Obama highlighted some of the less well-known measures that he said "in a normal legislative year would be considered really big achievements." Those include bills to ensure equal pay, expand hate-crimes categories, extend health insurance to an additional 4 million children, place stronger regulations on tobacco products, reform the military procurement process and implement consumer credit-card protections. He also noted the confirmation of Sonia Sotomayor as the first Hispanic justice on the Supreme Court.
But David M. Kennedy, a presidential historian at Stanford University who has written about Roosevelt, characterized some of those measures as "Clintonesque -- trying to make a big deal about small things." He said Obama's stimulus plan showed that "the president and Congress learned some lessons from the Great Depression, that you had to counterpunch really hard."
"But it remains to be seen, in my view, what the health care will look like," Kennedy said.
A full plate from the start
On taking office, Obama, a former senator whose senior staff members include many Hill veterans, settled on a legislative strategy that departed from those of his predecessors. He decided that rather than pursue big pieces of legislation one at a time, his administration would seek health-care reform, a cap-and-trade bill, financial reform legislation and other measures simultaneously.
"In some ways, we just didn't have an option," Obama said. "Because of the financial crisis, we had to make a series of decisions that, back in 2007 when my presidential campaign began, were not at the top of our list."
Robert Dallek, a presidential historian specializing in Johnson's tenure, said that despite Democratic majorities, "the fact he's [Obama's] put forward such a bold agenda has made it exceptionally difficult to get bills passed."
Dallek said Roosevelt had the "advantage" of a huge crisis to bridge partisan division over the New Deal. Johnson, he said, was "able to invoke [John F.] Kennedy's legacy" to push through civil rights and Medicare legislation.
"While Obama has had a crisis, it's not the sort that the opposition would give in to his demands," he said. "Obama, in a sense, has had a tougher assignment than either Roosevelt or Johnson had. The fact that he's getting so close on this health-care bill speaks to his talent of leadership, doggedness and determination to put across the biggest piece of social legislation since Social Security."
In the interview, Obama said he "could have put off" health-care reform, adding: "There are some people who would say that wouldn't be such a bad thing."
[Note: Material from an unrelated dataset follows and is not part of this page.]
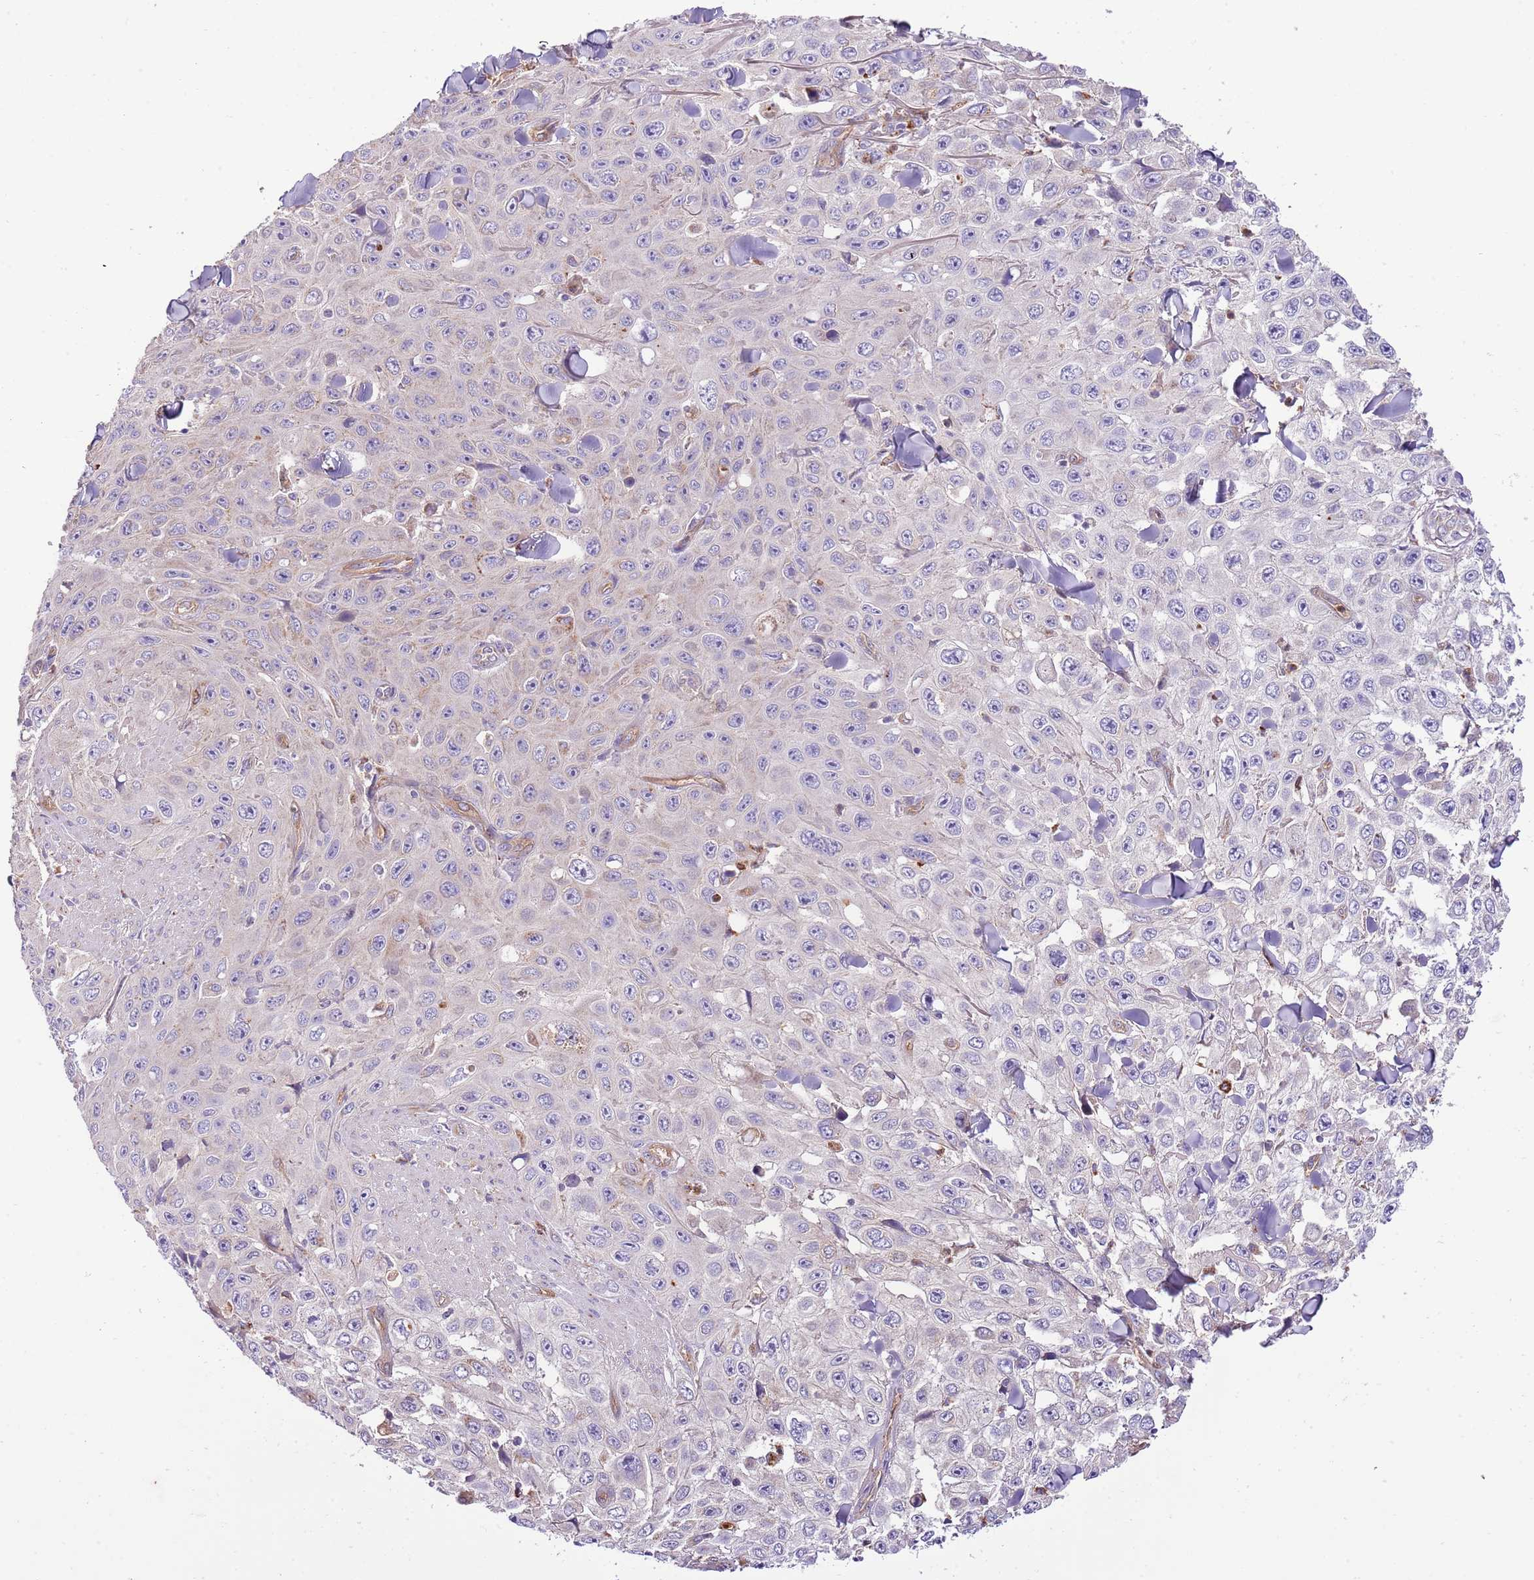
{"staining": {"intensity": "moderate", "quantity": "<25%", "location": "cytoplasmic/membranous"}, "tissue": "skin cancer", "cell_type": "Tumor cells", "image_type": "cancer", "snomed": [{"axis": "morphology", "description": "Squamous cell carcinoma, NOS"}, {"axis": "topography", "description": "Skin"}], "caption": "High-power microscopy captured an immunohistochemistry image of skin cancer (squamous cell carcinoma), revealing moderate cytoplasmic/membranous staining in approximately <25% of tumor cells.", "gene": "DOCK6", "patient": {"sex": "male", "age": 82}}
"Given how difficult fighting the special interests has been on Capitol Hill, it's clear that if we hadn't decided to make a bold step forward this year, we probably wouldn't have had the political capital to get it done in the future," said Obama, who has argued that health-care reform is essential to the country's future fiscal and financial health.
Stephen Hess, a presidential scholar at the Brookings Institution, said that "the word that comes to mind" in assessing Obama's first-year legislative record is "incompleteness."
He added: "That reflects a huge agenda and perhaps an arrogance about how much he thought he could do. But he really thought there was that much of a wind behind him, and he certainly had a lot of people who knew an awful lot about Congress who helped him make that decision."
Obama acknowledged that cap-and-trade and financial reform legislation -- both of which the House has passed -- would carry over into the midterm election year, when political calculations slow down Congress. "I think there's no doubt that energy legislation is going to be tough," he said. "But I feel very confident in making an argument to the American people that we should be a leader in clean-energy technology, that that will be one of the key elements that will drive growth for years to come."